#### Brano estratto:

La vendetta è dunque il filo conduttore di tutto il dramma che si compie per una beffa del destino: Amore, inganno, mistero e tragedia sono gli ingredienti di un dramma che guarda alla tragedia antica e al gotico più nero. Il contesto naviga nel più cupo Romanticismo con atmosfere notturne fatte di ombre, nuvole, luna, raggi, espressioni ed elementi cari agli artisti romantici. Tinte fosche in piena sinergia con il carattere dei personaggi, con la musica e le parole.

  

Emerge un mondo arcaico-zingaresco, affascinante, vendicativo. Il rogo accende la notte di cupi sinistri, il fuoco brucia la zingara e rinfocola nei cuori la vendetta. La trama torbida e delittuosa è intrisa di gelosia che attanaglia i cuori di Manrico e del conte; divisi all’inizio da un destino crudele, entrambi amano la stessa donna e il destino avverso li avvolge e li travolge nella vita, nell’amore, nella morte di Leonora e Manrico. Intrighi, rapimenti, duelli, fedeltà, giuramenti coloriscono la trama dove attraverso il racconto emerge la psicologia dei personaggi e la musica ne sottolinea mirabilmente gli stati d’animo, forte e vibrante, cattura lo spettatore nel racconto e lo rende vivamente partecipe.

#### Dati forniti:
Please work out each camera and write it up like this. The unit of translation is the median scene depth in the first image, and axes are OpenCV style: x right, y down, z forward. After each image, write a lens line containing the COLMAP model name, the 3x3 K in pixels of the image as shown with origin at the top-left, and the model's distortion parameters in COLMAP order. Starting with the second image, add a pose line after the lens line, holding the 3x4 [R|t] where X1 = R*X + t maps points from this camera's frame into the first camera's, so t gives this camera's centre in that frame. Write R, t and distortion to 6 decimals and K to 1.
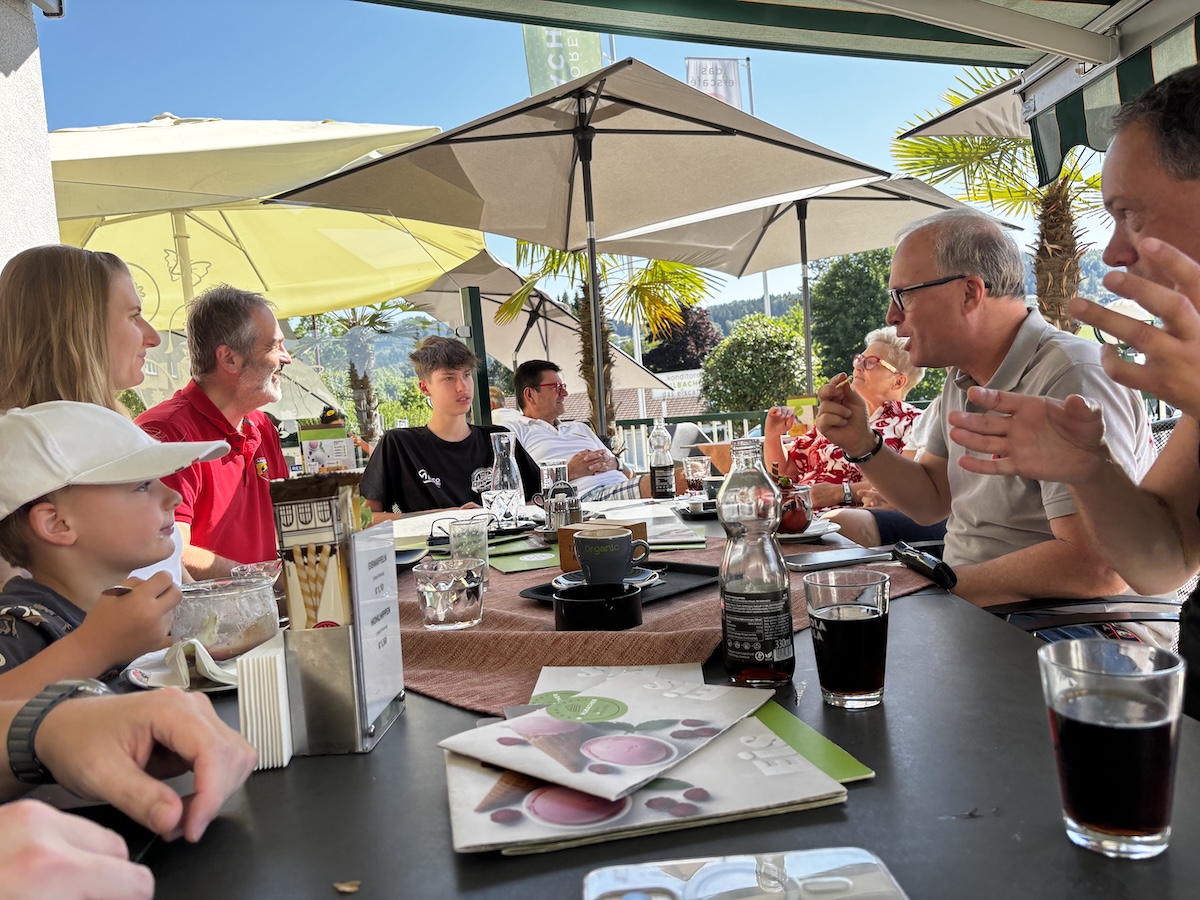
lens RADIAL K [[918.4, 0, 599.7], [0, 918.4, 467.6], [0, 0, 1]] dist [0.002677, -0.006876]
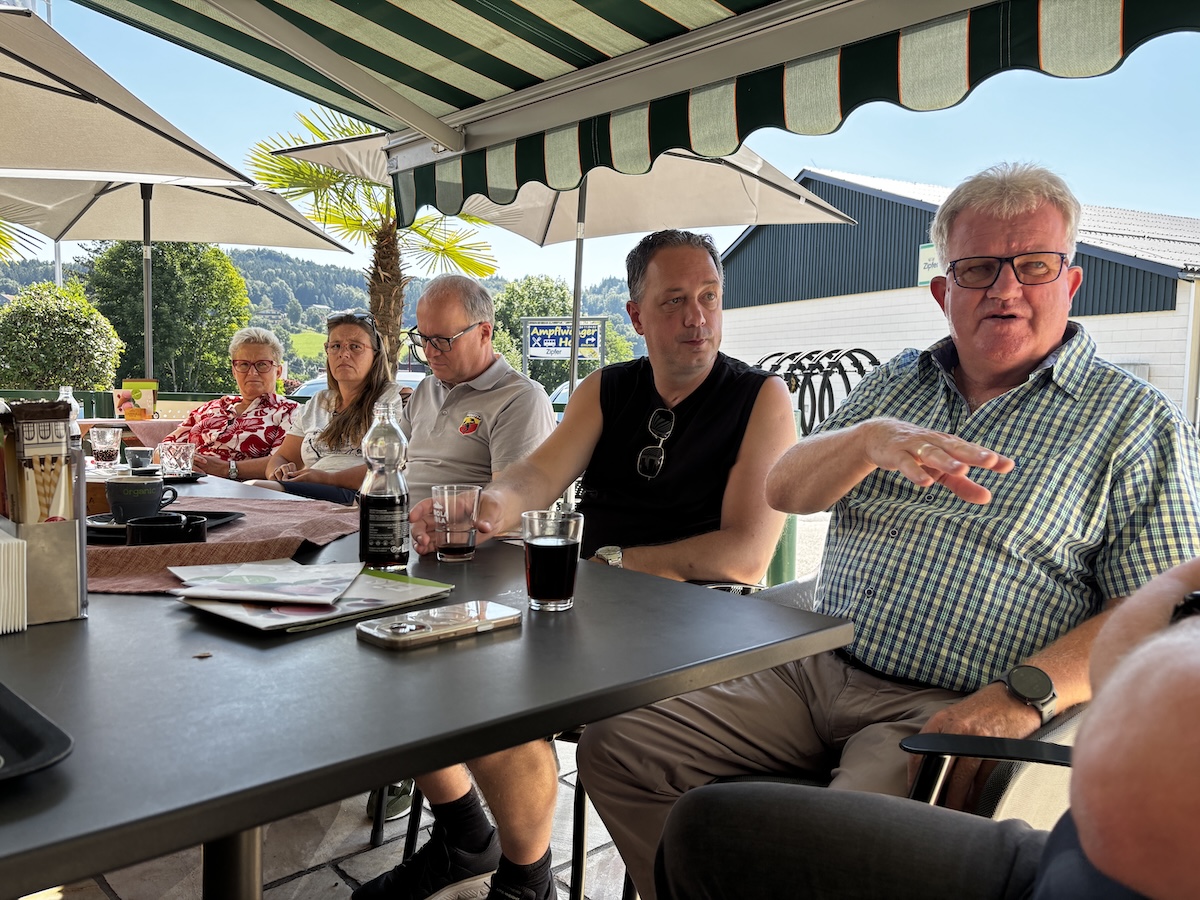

#### Consegna:
Riprendi il brano sul dramma di Manrico, Leonora e il conte e proseguilo a partire dalla sua ultima frase.

#### Risultato:
 

È nel contesto romantico che il Melodramma interagisce con la letteratura e offre alla didattica l’occasione per porre in sinergia storia, letteratura, musica e arte (Francesco Hayez era lo scenografo di Verdi). Il Melodramma si inserisce per toni, trame e vicende in quella linea del romanzo storico e gotico che tanta fortuna avrà in Italia (pensiamo a Manzoni) e ne segue le fasi successive.

L'interazione dei linguaggi è importante nell’insegnamento, in ogni ordine di scuola, per avvicinare i ragazzi, alle Arti e per farli crescere in sintonia con esse. Fondamentale è la conoscenza del linguaggio musicale.

 

 

Plauso al Coro del Maggio fiorentino, da sempre straordinario.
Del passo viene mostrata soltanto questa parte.